4. Verständliche Mengenangaben. Werden Zutaten eines Produktes in Bild oder Text hervorgehoben, muss der Hersteller in Prozent angeben, welchen Anteil diese Zutat im Produkt ausmacht. Die Angabe muss gut sichtbar bei der werblichen Hervorhebung erfolgen.

5. Herkunftskennzeichnungen. Hersteller müssen sich verpflichten, die Herkunftsländer der Hauptzutaten ihrer Produkte anzugeben. Mit „regional“ darf nur geworben werden, wenn dies durch die tatsächliche Herkunft der Zutaten gedeckt ist und die Ursprungsregion (für Deutschland mindestens bundeslandgenau) für alle Zutaten angegeben wird.

6. Angaben zur Tierhaltung. Die tiergerechte Haltung von Nutztieren ist gesetzlich sicherzustellen. Solange dies nicht gewährleistet ist, müssen die Hersteller von Tierprodukten auf der Verpackung über die Form der Tierhaltung informieren – Vorbild ist die Angabe der Haltungsform bei frischen Eiern.

7. Nährwertinfos. Schluss mit verwirrenden Größen: Kilokalorien und die Werte für Zucker, Fett, gesättigte Fettsäuren und Salz müssen auf der Schauseite von Verpackungen aufgeführt werden – einheitlich pro 100 Gramm oder 100 Milliliter.

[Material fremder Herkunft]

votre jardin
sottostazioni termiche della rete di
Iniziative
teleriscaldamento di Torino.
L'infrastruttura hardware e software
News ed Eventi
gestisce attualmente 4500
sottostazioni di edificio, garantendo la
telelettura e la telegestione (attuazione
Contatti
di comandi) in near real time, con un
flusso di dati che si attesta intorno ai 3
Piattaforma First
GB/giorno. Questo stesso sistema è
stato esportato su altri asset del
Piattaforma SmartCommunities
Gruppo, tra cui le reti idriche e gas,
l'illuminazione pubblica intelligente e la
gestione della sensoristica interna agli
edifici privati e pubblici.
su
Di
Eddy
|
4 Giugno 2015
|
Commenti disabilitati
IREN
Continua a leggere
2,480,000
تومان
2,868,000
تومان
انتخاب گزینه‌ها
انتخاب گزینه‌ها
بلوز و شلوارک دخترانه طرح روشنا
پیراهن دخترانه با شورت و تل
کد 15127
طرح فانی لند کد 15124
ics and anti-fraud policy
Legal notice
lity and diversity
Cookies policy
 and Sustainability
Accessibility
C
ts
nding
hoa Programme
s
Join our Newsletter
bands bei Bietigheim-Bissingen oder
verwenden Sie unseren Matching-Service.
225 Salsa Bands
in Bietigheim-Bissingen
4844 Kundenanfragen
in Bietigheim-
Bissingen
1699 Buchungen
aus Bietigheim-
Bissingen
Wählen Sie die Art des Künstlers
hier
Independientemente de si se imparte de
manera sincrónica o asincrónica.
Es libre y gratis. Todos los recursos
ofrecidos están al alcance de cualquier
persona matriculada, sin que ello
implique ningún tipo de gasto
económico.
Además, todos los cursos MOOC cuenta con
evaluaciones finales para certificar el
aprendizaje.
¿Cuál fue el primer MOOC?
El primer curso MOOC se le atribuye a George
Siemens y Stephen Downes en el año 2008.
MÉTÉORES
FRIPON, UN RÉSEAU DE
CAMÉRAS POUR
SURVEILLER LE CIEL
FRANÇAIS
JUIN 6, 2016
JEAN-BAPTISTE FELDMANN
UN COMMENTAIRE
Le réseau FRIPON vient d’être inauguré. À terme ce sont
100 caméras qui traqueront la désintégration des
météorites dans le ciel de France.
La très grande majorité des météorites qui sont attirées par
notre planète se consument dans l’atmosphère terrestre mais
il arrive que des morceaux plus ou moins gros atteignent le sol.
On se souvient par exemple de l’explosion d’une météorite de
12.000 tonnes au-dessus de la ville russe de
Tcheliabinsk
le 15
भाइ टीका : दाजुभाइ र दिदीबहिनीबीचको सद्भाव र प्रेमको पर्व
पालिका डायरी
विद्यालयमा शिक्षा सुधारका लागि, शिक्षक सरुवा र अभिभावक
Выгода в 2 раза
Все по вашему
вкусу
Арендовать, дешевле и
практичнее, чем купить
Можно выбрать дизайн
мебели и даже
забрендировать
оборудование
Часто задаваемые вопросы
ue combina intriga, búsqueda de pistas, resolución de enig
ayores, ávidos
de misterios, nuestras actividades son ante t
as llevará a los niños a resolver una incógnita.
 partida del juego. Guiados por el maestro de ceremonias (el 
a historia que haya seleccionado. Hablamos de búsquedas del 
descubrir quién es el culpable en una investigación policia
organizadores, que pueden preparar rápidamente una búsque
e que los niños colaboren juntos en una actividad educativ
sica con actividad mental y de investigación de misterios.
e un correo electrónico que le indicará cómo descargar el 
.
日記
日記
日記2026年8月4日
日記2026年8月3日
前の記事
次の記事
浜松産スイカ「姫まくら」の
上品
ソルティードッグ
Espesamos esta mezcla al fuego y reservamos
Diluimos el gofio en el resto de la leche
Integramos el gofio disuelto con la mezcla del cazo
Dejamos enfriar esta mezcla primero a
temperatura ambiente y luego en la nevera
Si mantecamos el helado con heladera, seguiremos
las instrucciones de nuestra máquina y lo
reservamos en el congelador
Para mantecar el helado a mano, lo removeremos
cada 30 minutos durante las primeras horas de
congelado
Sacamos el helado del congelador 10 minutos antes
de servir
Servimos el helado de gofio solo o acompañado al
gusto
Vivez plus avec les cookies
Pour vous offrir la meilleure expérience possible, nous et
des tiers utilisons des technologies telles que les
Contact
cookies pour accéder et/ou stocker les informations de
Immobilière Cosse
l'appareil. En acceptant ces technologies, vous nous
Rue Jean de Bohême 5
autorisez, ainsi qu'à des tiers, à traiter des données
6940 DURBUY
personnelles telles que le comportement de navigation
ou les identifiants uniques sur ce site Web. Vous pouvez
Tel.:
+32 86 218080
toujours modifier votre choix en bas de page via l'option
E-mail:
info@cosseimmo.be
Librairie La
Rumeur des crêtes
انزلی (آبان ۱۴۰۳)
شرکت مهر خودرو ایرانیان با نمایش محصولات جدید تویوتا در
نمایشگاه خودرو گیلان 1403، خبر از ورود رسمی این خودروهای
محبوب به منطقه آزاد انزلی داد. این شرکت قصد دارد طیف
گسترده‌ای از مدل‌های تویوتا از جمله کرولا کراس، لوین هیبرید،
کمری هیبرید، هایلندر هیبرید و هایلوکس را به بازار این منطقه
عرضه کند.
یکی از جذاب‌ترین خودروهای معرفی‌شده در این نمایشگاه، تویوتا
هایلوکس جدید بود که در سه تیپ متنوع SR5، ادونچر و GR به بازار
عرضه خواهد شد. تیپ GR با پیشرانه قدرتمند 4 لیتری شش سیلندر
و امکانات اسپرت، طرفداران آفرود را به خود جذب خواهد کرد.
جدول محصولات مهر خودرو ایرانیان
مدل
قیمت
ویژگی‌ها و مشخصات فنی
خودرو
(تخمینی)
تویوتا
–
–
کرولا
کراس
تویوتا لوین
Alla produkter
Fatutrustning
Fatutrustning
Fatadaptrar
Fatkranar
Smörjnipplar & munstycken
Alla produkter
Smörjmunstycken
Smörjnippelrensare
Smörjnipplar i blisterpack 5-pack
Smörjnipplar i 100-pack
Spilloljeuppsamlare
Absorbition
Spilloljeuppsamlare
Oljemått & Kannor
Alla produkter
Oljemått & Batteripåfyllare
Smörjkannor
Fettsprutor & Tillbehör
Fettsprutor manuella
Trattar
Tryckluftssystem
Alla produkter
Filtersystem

Anstelle des Natriumgehalts muss immer der Salzgehalt genannt werden.

> Weitere Punkte für ehrliche Etiketten unter www.foodwatch.de/15punkte

Das Regionalfenster …

… soll nach Angaben des BMELV ein reines „Deklarationsfeld“ sein – und eben kein zusätzliches Markenzeichen oder Siegel.

  • Es beinhaltet ausschließlich Aussagen zur Herkunft der eingesetzten landwirtschaftlichen Zutaten und zum Ort der Verarbeitung.
  • Wer die Kennzeichnung verwenden will, muss garantieren, dass vor allem die Hauptzutat zu 100 Prozent aus der klar definierten Region kommt.
  • Die Region kann nach Landkreisen oder Bundesländern abgegrenzt werden. Neben den Pflichtangaben haben die Hersteller die Möglichkeit, die Herkunft weiterer Zutaten oder auch der Futtermittel anzugeben.